** Opening Entries provided block **

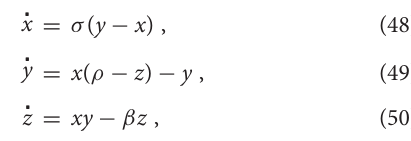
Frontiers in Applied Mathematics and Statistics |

** Closing Entries provided block **
** Opening Entries provided block **

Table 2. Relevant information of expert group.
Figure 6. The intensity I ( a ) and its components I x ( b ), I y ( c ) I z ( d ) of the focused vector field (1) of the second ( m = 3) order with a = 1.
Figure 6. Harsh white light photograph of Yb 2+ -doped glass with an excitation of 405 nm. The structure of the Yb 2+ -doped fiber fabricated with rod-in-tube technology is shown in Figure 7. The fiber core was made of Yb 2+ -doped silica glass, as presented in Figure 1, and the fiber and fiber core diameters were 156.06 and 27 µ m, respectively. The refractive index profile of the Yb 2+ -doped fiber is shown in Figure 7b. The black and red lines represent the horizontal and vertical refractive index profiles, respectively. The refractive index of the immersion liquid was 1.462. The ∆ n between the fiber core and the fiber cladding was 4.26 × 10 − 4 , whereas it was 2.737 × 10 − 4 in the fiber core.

** Closing Entries provided block **

What is expected
Everything starting at the line containing "Table 2. Relevant" and ending at the line containing "Figure 6. The" in the records above should be repeated exactly, and only that.

Response
Table 2. Relevant information of expert group.
Figure 6. The intensity I ( a ) and its components I x ( b ), I y ( c ) I z ( d ) of the focused vector field (1) of the second ( m = 3) order with a = 1.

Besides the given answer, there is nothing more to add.